The Girl Scouts of Greater Los Angeles and Women in Games International are teaming up to create a new badge for girl scouts: video game development. From Girl Gamer:
“Our ultimate goal is to create a STEM-aligned video game badge for the Girl Scouts of the United States of America,” said Amy Allison, vice president at WIGI. “Creating this badge will get young girls excited in technology and science and let them know that they, too, can have a career in the video game industry.”
"STEM" stands for "science, technology, engineering, and mathematics," an area in which the Girl Scouts currently offer badges for things like outdoor exploration, digital art, innovation, and financial literacy.
Adding video-game development into the badge collection is awesome for just about every reason, but especially these two: 1) It makes video games and a career in the video-game field seem like a legitimate, fulfilling, intellectually-relevant and intellectually-worthwhile pursuit, which it is. And 2) It encourages girls, however much or however little, toward a field that you could generously describe as "filled with rampant and vile sexism."
As Tasneem Raja wrote for Mother Jonesin November of last year, female gamers make up around 47 percent of the video-game-playing audience, yet, according to the latest comprehensive study, men make up close to 90 percent of the industry's work force.
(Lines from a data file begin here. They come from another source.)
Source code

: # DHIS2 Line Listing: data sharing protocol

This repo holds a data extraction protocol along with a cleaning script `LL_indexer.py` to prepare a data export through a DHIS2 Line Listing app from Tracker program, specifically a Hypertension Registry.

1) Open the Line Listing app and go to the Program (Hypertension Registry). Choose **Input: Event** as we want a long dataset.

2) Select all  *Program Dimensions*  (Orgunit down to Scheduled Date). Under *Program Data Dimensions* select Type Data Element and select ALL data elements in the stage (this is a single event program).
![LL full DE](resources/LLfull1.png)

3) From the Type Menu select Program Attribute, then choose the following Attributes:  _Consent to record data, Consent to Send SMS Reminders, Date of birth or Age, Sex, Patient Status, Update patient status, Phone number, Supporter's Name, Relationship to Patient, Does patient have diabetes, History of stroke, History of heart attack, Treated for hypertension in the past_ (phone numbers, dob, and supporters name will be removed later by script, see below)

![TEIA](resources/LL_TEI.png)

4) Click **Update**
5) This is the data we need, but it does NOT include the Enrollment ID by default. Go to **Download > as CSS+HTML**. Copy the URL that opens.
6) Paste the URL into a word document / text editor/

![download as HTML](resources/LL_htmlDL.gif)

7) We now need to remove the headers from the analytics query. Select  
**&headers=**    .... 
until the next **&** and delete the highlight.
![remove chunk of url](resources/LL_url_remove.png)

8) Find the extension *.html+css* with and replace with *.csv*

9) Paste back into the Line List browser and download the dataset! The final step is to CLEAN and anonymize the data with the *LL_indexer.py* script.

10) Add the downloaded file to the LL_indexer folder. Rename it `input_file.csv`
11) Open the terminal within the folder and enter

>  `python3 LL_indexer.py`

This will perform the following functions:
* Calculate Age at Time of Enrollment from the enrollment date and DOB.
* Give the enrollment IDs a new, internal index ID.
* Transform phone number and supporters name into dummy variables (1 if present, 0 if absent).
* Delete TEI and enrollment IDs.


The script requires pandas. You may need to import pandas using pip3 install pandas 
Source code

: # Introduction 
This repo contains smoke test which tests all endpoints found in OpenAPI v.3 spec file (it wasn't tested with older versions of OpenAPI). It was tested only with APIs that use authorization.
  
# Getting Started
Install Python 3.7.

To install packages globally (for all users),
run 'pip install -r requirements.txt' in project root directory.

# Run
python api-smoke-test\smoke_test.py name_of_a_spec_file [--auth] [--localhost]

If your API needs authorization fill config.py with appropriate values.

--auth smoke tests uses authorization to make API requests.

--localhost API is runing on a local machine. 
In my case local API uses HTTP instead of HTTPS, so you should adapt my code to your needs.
That's not totally surprising ... because this is Earth, things are messed up, and women have only been able to vote for a fraction of the time we'd consider "modern civilization." Yet, for the women who are able to break in, the wage gap is still pretty big:
According to an annual salary survey of about 4,000 gaming professionals by Game Developer magazine, female animators made $26,000 less than their male counterparts in 2011, on average—female programmers ($83,333) made about 10 grand less then male ones ($93,263).
And there's the issue of the characters in the games themselves. Female characters are almost always victims who need saving and/or portrayed with comically-massive breasts—which is what happens when almost all of the people designing the games are dudes.
Still, this is a start or it's a step or it's, well, it's something. And it's easy to look at the video-game world and get depressed; it should be depressing. But these badges, at least, are a tiny reason not to get too bummed out.